_Material supplied_.
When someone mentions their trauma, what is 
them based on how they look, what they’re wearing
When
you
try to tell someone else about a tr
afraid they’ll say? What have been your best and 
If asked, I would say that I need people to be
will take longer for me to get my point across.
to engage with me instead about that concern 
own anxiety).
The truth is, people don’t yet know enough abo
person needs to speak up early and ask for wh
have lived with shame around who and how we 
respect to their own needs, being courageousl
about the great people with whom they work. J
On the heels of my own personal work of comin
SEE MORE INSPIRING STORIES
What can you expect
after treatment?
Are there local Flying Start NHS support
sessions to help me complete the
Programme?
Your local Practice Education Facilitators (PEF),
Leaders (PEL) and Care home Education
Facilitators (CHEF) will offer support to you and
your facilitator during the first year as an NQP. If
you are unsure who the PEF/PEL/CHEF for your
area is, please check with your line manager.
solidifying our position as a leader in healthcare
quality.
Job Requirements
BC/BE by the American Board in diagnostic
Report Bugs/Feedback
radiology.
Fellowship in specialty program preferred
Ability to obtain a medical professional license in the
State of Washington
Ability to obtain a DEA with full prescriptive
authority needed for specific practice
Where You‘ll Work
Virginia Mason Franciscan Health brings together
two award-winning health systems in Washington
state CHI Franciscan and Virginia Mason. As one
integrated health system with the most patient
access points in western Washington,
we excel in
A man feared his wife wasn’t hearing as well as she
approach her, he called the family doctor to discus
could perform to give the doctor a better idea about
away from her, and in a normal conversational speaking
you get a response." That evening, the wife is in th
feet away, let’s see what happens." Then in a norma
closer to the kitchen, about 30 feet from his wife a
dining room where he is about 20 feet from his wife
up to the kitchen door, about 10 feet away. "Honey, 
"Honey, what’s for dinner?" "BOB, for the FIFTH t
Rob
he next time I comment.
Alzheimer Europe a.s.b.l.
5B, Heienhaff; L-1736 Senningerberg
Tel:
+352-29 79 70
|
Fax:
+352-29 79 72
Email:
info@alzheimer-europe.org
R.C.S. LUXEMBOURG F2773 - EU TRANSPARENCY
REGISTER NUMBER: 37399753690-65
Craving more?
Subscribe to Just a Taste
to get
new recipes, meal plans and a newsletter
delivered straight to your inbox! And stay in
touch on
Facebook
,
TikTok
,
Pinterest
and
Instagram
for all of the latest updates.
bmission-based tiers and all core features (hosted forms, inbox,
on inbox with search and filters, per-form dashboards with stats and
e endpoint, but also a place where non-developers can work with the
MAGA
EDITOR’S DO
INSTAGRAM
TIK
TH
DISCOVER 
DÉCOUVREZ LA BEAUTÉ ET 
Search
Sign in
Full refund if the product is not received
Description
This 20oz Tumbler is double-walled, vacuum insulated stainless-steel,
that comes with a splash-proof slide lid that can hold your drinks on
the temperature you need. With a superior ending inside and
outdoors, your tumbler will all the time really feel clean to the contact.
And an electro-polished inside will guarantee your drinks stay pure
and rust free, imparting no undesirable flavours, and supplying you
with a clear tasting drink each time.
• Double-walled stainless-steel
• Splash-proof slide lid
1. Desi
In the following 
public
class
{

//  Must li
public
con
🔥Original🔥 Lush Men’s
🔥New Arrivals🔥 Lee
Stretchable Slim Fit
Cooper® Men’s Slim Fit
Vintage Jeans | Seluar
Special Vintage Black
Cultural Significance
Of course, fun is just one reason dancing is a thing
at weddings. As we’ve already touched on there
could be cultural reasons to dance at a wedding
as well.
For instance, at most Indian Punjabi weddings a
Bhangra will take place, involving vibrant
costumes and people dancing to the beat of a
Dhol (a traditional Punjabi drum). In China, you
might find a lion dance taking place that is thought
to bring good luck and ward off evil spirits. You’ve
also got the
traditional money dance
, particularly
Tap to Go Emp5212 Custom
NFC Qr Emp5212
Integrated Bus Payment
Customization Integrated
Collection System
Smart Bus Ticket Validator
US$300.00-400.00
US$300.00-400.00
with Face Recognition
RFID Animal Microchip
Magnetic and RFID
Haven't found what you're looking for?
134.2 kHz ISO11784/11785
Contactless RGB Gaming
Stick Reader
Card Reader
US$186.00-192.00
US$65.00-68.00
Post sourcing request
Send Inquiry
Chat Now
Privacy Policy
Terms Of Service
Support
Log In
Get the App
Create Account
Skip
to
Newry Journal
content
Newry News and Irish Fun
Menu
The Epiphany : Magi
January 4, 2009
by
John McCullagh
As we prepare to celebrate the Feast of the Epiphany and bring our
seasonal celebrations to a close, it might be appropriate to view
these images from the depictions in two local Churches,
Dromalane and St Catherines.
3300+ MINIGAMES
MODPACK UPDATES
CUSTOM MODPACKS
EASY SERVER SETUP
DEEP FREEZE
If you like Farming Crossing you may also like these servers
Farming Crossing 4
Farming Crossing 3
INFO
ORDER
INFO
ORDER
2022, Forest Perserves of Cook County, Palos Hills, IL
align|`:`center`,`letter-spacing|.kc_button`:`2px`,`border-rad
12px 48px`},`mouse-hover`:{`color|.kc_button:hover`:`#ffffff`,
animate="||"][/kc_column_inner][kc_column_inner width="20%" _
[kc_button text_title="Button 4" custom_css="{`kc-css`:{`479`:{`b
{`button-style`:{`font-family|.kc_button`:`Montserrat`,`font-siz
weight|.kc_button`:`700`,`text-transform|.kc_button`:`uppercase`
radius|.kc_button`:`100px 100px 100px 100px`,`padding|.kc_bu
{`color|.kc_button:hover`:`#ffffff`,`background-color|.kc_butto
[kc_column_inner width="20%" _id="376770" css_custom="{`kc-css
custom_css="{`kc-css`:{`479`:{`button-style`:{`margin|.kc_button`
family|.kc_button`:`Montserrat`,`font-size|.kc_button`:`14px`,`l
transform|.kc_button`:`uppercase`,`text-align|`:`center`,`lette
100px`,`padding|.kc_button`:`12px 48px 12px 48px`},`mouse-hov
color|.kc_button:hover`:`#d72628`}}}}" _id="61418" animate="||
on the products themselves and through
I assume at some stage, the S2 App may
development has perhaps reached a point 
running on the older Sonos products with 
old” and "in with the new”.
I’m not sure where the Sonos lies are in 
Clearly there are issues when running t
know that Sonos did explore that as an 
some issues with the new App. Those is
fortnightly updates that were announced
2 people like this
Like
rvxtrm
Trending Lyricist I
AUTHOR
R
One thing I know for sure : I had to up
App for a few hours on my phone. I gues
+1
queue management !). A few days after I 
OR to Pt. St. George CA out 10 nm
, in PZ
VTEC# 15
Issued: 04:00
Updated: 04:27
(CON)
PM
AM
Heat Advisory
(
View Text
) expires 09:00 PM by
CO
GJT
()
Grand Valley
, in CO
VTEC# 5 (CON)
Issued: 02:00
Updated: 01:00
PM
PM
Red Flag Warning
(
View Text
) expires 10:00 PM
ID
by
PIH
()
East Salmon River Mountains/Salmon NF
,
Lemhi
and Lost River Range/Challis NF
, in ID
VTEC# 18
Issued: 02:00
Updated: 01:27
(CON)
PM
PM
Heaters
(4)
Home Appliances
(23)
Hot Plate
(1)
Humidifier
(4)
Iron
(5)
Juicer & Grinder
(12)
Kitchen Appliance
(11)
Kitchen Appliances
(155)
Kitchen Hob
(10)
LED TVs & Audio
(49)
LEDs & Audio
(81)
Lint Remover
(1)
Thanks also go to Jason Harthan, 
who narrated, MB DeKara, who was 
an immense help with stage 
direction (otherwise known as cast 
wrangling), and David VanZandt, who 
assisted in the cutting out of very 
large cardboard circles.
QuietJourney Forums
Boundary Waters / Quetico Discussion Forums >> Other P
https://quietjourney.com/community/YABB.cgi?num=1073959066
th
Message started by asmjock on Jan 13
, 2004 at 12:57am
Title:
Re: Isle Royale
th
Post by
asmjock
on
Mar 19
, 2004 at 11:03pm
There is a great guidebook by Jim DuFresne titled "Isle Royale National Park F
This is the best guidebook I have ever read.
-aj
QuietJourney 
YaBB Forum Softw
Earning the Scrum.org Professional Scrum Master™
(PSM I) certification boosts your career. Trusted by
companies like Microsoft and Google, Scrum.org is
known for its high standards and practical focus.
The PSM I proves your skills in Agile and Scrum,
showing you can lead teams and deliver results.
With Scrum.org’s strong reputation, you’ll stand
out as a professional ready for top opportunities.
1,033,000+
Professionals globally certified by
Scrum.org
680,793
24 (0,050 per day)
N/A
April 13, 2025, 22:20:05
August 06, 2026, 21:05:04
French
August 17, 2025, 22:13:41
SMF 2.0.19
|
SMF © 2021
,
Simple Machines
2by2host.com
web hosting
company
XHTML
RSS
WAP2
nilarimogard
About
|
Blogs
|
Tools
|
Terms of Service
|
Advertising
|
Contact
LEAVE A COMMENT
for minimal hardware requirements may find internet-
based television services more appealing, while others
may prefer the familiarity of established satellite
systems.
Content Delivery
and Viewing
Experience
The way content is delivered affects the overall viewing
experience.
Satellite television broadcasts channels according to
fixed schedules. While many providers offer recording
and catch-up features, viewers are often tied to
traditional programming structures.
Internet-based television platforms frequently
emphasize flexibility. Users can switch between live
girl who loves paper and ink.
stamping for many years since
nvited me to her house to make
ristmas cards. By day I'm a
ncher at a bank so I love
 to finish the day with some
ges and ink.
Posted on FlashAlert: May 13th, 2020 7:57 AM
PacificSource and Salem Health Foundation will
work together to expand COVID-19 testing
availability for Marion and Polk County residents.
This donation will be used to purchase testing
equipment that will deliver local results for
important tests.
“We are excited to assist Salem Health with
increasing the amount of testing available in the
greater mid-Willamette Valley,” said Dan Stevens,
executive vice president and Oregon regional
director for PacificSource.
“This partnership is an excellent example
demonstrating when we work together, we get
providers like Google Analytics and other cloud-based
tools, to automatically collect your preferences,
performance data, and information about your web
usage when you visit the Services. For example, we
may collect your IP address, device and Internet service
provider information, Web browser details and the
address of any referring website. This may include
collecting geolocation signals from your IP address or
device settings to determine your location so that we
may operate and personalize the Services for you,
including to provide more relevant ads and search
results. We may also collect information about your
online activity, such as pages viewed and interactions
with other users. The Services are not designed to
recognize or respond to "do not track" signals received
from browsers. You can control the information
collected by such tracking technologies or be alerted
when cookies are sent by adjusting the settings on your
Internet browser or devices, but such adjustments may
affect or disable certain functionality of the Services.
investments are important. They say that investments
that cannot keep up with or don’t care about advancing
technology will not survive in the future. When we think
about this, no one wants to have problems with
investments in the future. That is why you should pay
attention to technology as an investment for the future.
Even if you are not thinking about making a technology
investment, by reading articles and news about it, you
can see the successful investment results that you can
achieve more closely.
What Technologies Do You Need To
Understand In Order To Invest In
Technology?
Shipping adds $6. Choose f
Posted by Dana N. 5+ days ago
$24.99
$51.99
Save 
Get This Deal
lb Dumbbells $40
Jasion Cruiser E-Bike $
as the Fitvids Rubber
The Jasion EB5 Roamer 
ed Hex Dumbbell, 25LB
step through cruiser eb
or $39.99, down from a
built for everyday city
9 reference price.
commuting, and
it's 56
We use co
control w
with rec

_Your goal_. Where a line contains the word "results", copy that line from the listing above.

_Output_.
showing you can lead teams and deliver results.
equipment that will deliver local results for
results. We may also collect information about your
can see the successful investment results that you can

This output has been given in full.